Multiple Features

Introduction
Vectorization
- Why Vectorization?
- Vectorized Cost Function
Feature Scaling

Introduction

In real-world scenarios, a single feature is often not enough to make accurate predictions. For example, if we want to predict the price of a house, using only its size (square meters) might not be sufficient. Other factors such as the number of bedrooms, location, and age of the house also play an important role.

When we have multiple features, our hypothesis function extends to:

$h_{θ} (x) = θ_{0} + θ_{1} x_{1} + θ_{2} x_{2} + ... + θ_{n} x_{n}$

where:

$x_{1}, x_{2}, ..., x_{n}$ are the input features,
$θ_{0}, θ_{1}, ..., θ_{n}$ are the parameters (weights) we need to learn.

For instance, in a house price prediction model, the hypothesis function could be:

$h_{θ} (x) = θ_{0} + θ_{1} (Size) + θ_{2} (Number of Bedrooms) + θ_{3} (Age of House)$

This allows our model to consider multiple factors, improving its accuracy compared to using a single feature.

Vectorization

To optimize computations, we represent our hypothesis function using matrix notation:

where:

$X$ is the matrix containing training examples

$θ$ is the parameter vector

This allows efficient computation using matrix operations instead of looping over individual training examples.

Why Vectorization?

Vectorization is the process of converting operations that use loops into matrix operations. This improves computational efficiency, especially when working with large datasets.
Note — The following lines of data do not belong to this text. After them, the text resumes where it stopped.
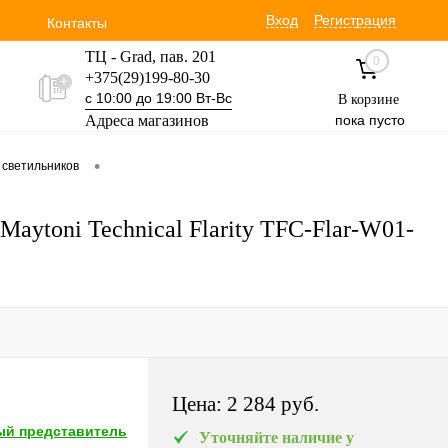
Вход
Регистрация
Контакты
ТЦ - Grad, пав. 201
0
+375(29)199-80-30
с 10:00 до 19:00 Вт-Вс
В корзине
Адреса магазинов
пока пусто
Уручская 19 пав. 3М
•
 светильников
+375(29)354-30-60
с 9:00 до 17:00 Вт-Вс
aytoni Technical Flarity TFC-Flar-W01-
Цена:
2 284 pуб.
й представитель
Уточняйте наличие у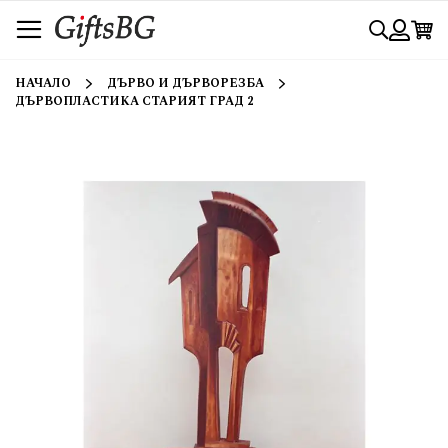
Прескачане
Търси
към
съдържанието
Вход
НАЧАЛО
ДЪРВО И ДЪРВОРЕЗБА
ДЪРВОПЛАСТИКА СТАРИЯТ ГРАД 2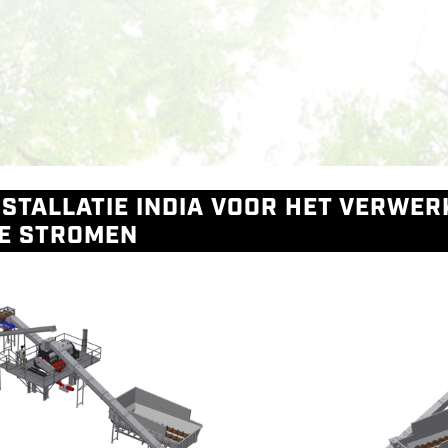
Overslaan en naar de inhoud 
E
STALLATIE INDIA VOOR HET VERWER
E STROMEN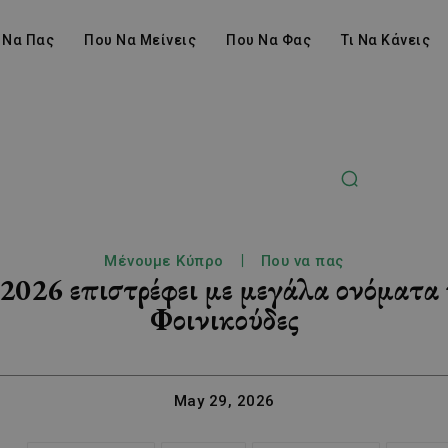
 Να Πας
Που Να Μείνεις
Που Να Φας
Τι Να Κάνεις
Μένουμε Κύπρο
Που να πας
026 επιστρέφει με μεγάλα ονόματα κ
Φοινικούδες
May 29, 2026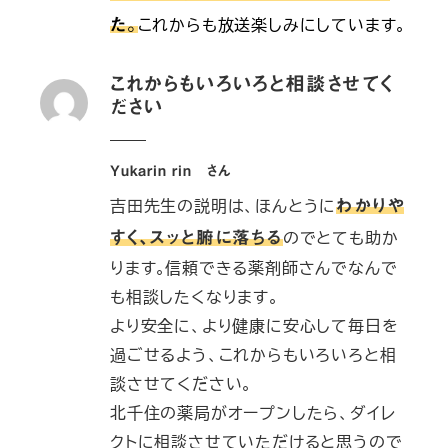
これからも放送楽しみにしています。
た。
これからもいろいろと相談させてく
ださい
Yukarin rin さん
吉田先生の説明は、ほんとうに
わかりや
のでとても助か
すく、スッと腑に落ちる
ります｡信頼できる薬剤師さんでなんで
も相談したくなります。
より安全に、より健康に安心して毎日を
過ごせるよう、これからもいろいろと相
談させてください｡
北千住の薬局がオープンしたら、ダイレ
クトに相談させていただけると思うので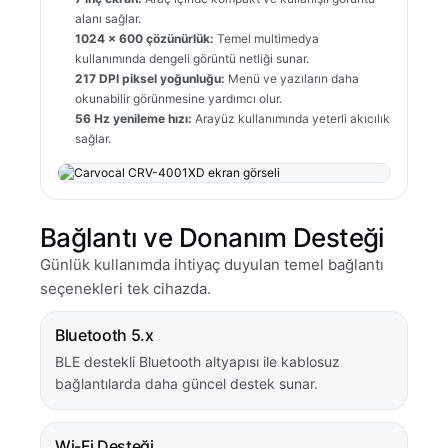
alanı sağlar.
1024 x 600 çözünürlük:
Temel multimedya
kullanımında dengeli görüntü netliği sunar.
217 DPI piksel yoğunluğu:
Menü ve yazıların daha
okunabilir görünmesine yardımcı olur.
56 Hz yenileme hızı:
Arayüz kullanımında yeterli akıcılık
sağlar.
Bağlantı ve Donanım Desteği
Günlük kullanımda ihtiyaç duyulan temel bağlantı
seçenekleri tek cihazda.
Bluetooth 5.x
BLE destekli Bluetooth altyapısı ile kablosuz
bağlantılarda daha güncel destek sunar.
Wi-Fi Desteği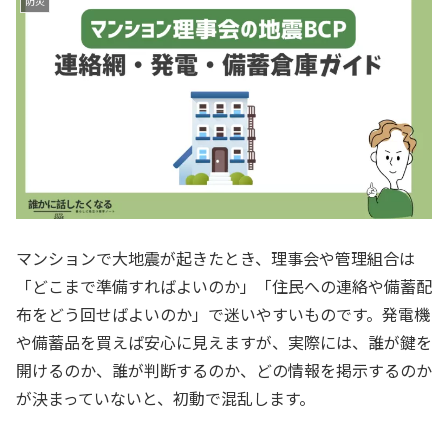
防災
マンションで大地震が起きたとき、理事会や管理組合は
「どこまで準備すればよいのか」「住民への連絡や備蓄配
布をどう回せばよいのか」で迷いやすいものです。発電機
や備蓄品を買えば安心に見えますが、実際には、誰が鍵を
開けるのか、誰が判断するのか、どの情報を掲示するのか
が決まっていないと、初動で混乱します。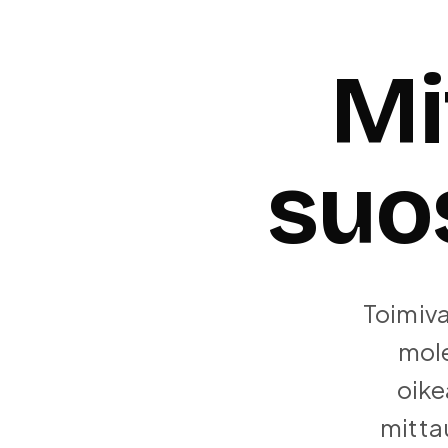
Mi
suo
Toimiva
mole
oike
mitta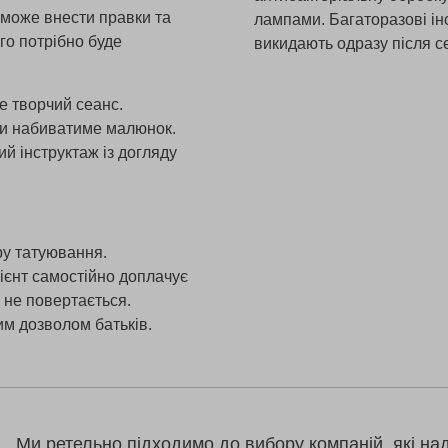
 зможе внести правки та
лампами. Багаторазові ін
ого потрібно буде
викидають одразу після с
е творчий сеанс.
ди набиватиме малюнок.
й інструктаж із догляду
ру татуювання.
лієнт самостійно доплачує
 не повертається.
им дозволом батьків.
Ми ретельно підходимо до вибору компаній, які на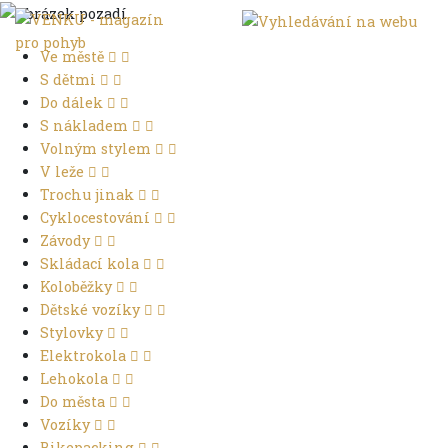
Ve městě
S dětmi
Do dálek
S nákladem
Volným stylem
V leže
Trochu jinak
Cyklocestování
Závody
Skládací kola
Koloběžky
Dětské vozíky
Stylovky
Elektrokola
Lehokola
Do města
Vozíky
Bikepacking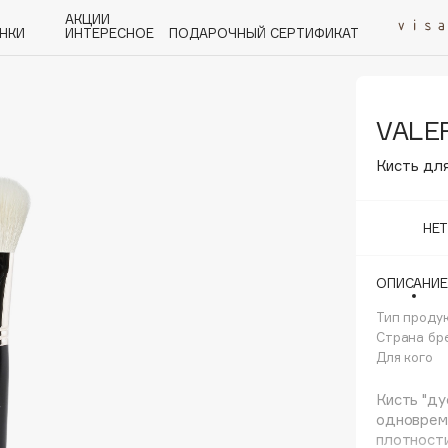
АКЦИИ
НКИ
ИНТЕРЕСНОЕ
ПОДАРОЧНЫЙ СЕРТИФИКАТ
VALER
P
Q
R
S
T
U
V
W
Y
Z
А - Я
Кисть дл
НЕ
ОПИСАНИЕ
Angiopharm
KIKO Milano
Тип проду
Страна бр
Estée Lauder
Для кого
Clarins
Кисть "ду
одновреме
плотности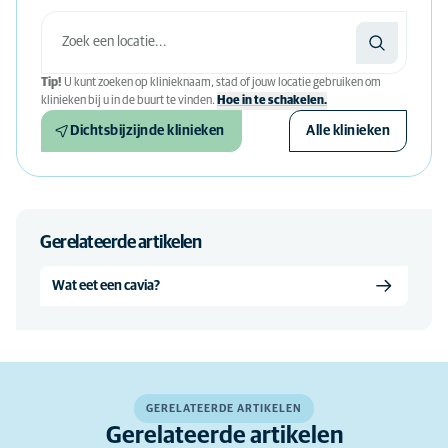
Tip!
U kunt zoeken op klinieknaam, stad of jouw locatie gebruiken om
klinieken bij u in de buurt te vinden.
Hoe in te schakelen.
Dichtsbijzijnde klinieken
Alle klinieken
Gerelateerde artikelen
Wat eet een cavia?
GERELATEERDE ARTIKELEN
Gerelateerde artikelen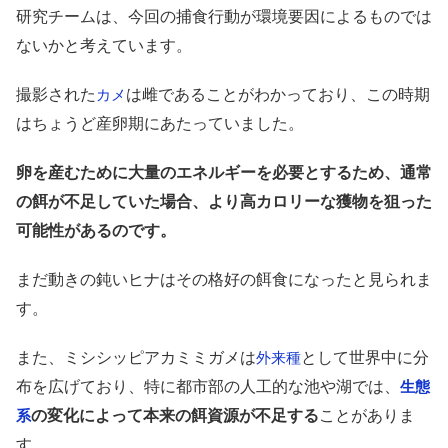
研究チームは、今回の捕食行動が環境要因によるものでは
ないかと考えています。
撮影された
は雌であることがわかっており、この時期
カメ
はちょうど産卵期にあたっていました。
卵を産むために大量のエネルギーを必要とするため、通常
の餌が不足していた場合、より高カロリーな獲物を狙った
可能性があるのです。
まだ動きの鈍いヒナはその格好の餌食になったと見られま
す。
また、ミシシッピアカミミガメは
として世界中に分
外来種
布を広げており、特に都市部の人工的な池や湖では、
生態
の変化によって本来の餌資源が不足する
ことがありま
系
す。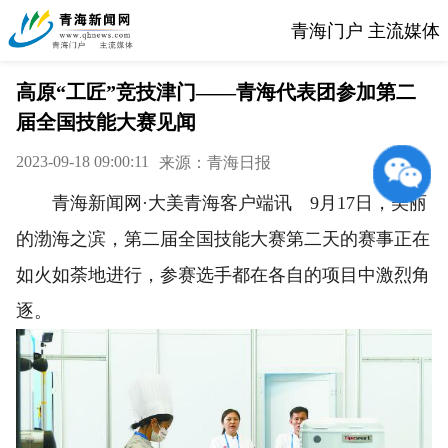
青海门户 主流媒体
高原“工匠”竞技津门——青海代表团参加第二
届全国技能大赛见闻
2023-09-18 09:00:11
来源：青海日报
青海新闻网·大美青海客户端讯 9月17日，美丽
的渤海之滨，第二届全国技能大赛第二天的赛事正在
如火如荼地进行，参赛选手都在各自的项目中激烈角
逐。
Instead of computing predictions one by one using a loop, we leverage linear algebra to perform all calculations simultaneously.

Without vectorization (using a loop):

m = len(X)  # Number of training examples
h = []
for i in range(m):
    prediction = theta_0 + theta_1 * X[i, 1] + theta_2 * X[i, 2] + ... + theta_n * X[i, n]
    h.append(prediction)

With vectorization:

h = np.dot(X, theta)  # Compute all predictions at once

This method is significantly faster because it takes advantage of optimized numerical libraries like NumPy that execute matrix operations efficiently.

Vectorized Cost Function

Similarly, our cost function for multiple features is:

$J (θ) = \frac{1}{2 m} \sum (h_{θ} (x^{(i)}) - y^{(i)})^{2}$

Using matrices, this can be written as:

$J (θ) = \frac{1}{2 m} (Xθ - y)^{T} (Xθ - y)$

And implemented in Python as:

def compute_cost(X, y, theta):
    m = len(y)  # Number of training examples
    error = np.dot(X, theta) - y  # Compute (Xθ - y)
    cost = (1 / (2 * m)) * np.dot(error.T, error)  # Compute cost function
    return cost

By using vectorized operations, we achieve a significant performance boost compared to using explicit loops.

Feature Scaling

When working with multiple features, the range of values across different features can vary significantly. This can negatively affect the performance of gradient descent, causing slow convergence or inefficient updates. Feature scaling is a technique used to normalize or standardize features to bring them to a similar scale, improving the efficiency of gradient descent.

Why Feature Scaling is Important

Features with large values can dominate the cost function, leading to inefficient updates.
Gradient descent converges faster when features are on a similar scale.
Helps prevent numerical instability when computing gradients.

Methods of Feature Scaling

1. Min-Max Scaling (Normalization)

Brings all feature values into a fixed range, typically between 0 and 1:

$x_{sc a l e d}^{(i)} = \frac{x ^{(i)} - x _{min}}{x _{ma x} - x _{min}}$

Best for cases where the distribution of data is not Gaussian.
Sensitive to outliers, as extreme values affect the range.

2. Standardization (Z-Score Normalization)

Centers data around zero with unit variance:

$x_{sc a l e d}^{(i)} = \frac{x ^{(i)} - μ}{σ}$

where:

$μ$ is the mean of the feature values
$σ$ is the standard deviation
Works well when features follow a normal distribution.
Less sensitive to outliers compared to min-max scaling.

Example

Consider a dataset with two features: House Size (m²) and Number of Bedrooms.

House Size (m²)	Bedrooms
2100	3
1600	2
2500	4
1800	3

Using min-max scaling:

House Size (scaled)	Bedrooms (scaled)
0.714	0.5
0.0	0.0
1.0	1.0
0.286	0.5

Feature Scaling in Gradient Descent

After scaling, gradient descent updates will be more balanced across different features, leading to faster and more stable convergence. Feature scaling is a critical preprocessing step in machine learning models involving optimization algorithms like gradient descent.